Columbia Memorial Hospital in the area has a 22-bed unit, but only has staff available for 16 beds, according to Roberts, who is also the executive director of the Greenburger Center for Social and Criminal Justice.
“They don’t have enough staff, even though there’s a need,” she said. “It’s a real problem.”
The lack of mental health care not only keeps troubled individuals away from getting treatment, but leads to more violent crime. As we noted earlier, Muhammad had been repeatedly sent to jail before his death last weekend, and in a much more high-profile case, Jordan Neely had cycled in and out of treatment and jail for years before his death on a New York City subway when retired Marine Daniel Penny placed Neely in a chokehold after he had allegedly threatened passengers on the subway car.

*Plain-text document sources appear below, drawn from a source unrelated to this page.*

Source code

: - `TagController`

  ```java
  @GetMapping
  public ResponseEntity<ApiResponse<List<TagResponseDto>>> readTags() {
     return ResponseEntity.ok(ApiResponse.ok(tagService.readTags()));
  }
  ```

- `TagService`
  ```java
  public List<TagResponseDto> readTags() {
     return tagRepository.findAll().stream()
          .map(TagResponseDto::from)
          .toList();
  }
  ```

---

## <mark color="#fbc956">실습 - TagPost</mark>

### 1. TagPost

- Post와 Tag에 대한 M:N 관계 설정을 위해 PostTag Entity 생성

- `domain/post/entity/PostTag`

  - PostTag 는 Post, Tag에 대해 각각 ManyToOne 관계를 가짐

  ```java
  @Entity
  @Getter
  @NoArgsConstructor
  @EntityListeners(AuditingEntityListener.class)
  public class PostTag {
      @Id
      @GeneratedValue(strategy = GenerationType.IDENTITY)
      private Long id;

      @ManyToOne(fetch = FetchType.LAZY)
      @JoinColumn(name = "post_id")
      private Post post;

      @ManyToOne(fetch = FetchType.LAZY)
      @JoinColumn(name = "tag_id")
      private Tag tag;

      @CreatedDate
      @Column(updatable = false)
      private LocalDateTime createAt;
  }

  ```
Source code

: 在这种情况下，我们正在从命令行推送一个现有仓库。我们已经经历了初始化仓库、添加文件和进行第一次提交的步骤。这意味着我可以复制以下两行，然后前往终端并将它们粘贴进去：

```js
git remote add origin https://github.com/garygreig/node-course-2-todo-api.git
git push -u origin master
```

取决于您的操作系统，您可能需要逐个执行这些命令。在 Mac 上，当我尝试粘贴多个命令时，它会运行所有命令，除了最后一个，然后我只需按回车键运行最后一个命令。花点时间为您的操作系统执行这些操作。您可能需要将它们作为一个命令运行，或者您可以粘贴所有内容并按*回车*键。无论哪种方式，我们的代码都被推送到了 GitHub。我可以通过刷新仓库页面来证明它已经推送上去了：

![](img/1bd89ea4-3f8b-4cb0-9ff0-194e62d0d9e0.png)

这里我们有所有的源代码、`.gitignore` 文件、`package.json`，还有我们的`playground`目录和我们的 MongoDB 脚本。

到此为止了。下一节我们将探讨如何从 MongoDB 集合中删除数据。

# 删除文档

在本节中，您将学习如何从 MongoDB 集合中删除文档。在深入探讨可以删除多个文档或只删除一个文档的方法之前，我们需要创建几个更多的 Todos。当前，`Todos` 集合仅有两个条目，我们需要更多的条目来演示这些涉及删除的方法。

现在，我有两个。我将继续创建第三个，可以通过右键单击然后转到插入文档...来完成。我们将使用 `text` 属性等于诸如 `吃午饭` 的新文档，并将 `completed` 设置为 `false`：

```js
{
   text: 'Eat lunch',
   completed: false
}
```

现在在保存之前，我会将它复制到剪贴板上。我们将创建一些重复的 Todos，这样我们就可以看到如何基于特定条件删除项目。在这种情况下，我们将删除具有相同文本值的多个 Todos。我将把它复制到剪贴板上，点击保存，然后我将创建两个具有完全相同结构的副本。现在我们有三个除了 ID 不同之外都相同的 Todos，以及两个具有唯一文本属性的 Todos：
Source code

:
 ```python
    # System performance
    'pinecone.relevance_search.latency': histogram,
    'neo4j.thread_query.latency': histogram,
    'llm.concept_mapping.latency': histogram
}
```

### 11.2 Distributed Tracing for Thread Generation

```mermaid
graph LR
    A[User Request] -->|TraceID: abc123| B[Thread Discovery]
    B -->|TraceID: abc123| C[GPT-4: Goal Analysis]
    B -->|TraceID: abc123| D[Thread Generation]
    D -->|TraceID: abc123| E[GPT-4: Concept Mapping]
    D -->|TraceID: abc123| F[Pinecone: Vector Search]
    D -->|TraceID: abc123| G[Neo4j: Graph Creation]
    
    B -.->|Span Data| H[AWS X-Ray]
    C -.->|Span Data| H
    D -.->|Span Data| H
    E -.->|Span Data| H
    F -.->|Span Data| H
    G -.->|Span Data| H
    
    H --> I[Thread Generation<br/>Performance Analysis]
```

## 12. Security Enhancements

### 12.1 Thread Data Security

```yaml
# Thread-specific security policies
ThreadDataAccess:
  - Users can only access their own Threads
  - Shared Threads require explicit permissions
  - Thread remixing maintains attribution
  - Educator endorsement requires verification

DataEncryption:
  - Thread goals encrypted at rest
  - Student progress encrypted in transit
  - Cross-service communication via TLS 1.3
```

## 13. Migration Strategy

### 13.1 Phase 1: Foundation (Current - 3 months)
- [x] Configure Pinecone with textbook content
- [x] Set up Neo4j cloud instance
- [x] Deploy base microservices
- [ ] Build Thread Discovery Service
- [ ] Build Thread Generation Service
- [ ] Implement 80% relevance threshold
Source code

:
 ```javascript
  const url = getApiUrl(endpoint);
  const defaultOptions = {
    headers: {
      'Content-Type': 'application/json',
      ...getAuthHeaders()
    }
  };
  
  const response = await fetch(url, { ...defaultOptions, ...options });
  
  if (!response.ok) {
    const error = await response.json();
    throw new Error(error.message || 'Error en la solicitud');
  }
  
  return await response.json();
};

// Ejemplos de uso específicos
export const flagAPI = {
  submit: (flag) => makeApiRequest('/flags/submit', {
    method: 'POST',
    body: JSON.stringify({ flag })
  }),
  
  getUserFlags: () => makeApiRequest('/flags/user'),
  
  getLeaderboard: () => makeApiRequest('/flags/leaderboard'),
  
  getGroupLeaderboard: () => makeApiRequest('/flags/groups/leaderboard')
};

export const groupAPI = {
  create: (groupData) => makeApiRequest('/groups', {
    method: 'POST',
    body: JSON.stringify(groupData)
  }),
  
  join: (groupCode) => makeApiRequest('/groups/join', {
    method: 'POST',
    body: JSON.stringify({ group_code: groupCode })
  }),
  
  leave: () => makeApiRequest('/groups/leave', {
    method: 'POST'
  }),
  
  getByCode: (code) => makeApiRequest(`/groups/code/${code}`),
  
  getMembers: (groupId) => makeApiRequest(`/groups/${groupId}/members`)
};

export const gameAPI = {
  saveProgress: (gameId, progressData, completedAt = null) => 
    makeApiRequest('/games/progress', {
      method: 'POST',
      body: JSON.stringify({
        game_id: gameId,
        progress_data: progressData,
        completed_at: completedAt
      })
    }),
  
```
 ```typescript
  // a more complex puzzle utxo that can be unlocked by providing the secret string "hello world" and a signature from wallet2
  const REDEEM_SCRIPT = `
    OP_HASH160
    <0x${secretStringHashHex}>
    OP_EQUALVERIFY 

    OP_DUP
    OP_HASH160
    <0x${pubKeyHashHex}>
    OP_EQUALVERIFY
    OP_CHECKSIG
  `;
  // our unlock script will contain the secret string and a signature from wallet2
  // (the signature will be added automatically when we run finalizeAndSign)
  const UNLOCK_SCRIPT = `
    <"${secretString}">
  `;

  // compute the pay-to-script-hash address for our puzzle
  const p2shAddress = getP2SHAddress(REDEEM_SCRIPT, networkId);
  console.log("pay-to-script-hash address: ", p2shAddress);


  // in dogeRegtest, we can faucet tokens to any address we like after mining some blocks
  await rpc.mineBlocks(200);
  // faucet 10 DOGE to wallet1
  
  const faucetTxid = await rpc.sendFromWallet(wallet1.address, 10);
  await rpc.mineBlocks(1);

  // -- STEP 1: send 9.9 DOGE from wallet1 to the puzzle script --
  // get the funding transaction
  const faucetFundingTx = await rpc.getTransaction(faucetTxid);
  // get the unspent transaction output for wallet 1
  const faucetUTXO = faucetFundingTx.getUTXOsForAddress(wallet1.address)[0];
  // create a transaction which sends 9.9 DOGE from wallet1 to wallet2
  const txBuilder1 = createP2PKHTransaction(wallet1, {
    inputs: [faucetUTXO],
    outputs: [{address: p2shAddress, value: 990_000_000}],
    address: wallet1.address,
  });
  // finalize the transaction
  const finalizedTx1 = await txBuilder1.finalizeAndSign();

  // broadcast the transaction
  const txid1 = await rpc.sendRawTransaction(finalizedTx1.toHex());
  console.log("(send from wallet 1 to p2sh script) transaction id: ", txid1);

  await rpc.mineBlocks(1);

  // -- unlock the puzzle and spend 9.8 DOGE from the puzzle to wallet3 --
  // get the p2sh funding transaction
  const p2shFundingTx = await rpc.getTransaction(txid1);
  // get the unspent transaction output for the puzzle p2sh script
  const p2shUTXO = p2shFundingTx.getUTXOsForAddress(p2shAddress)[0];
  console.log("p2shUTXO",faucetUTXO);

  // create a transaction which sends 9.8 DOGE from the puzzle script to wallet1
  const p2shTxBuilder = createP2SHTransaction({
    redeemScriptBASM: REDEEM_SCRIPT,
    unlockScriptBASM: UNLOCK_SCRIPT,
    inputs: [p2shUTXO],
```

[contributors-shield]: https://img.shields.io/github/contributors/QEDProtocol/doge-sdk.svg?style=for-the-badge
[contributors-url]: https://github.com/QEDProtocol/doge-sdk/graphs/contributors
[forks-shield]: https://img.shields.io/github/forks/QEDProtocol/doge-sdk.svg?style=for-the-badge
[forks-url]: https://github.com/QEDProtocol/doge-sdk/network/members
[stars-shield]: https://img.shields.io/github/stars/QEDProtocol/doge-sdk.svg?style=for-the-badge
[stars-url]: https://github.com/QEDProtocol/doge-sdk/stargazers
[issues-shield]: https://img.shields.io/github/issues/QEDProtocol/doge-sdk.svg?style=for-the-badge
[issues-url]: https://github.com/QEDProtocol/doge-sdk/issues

Gun control activists insist that when guys like me bring up these problems we’re simply trying to deflect attention away from their “commonsense” measures aimed at legal gun owners, which isn’t the case. I’m more than happy to discuss the ineffectiveness and unconstitutionality of their proposals, but I write about our crumbling mental health system because fixing these problems would go a long way towards reducing violent crime and self-harm, improving public safety, and addressing the growing number of Americans who are desperately looking for help but are finding closed doors instead. Slapping another gun control law on the books allows politicians to say they’ve “done something”, but if we want to truly address these issues we need to do something substantial with our mental health system instead of criminalizing the exercise of a fundamental civil right.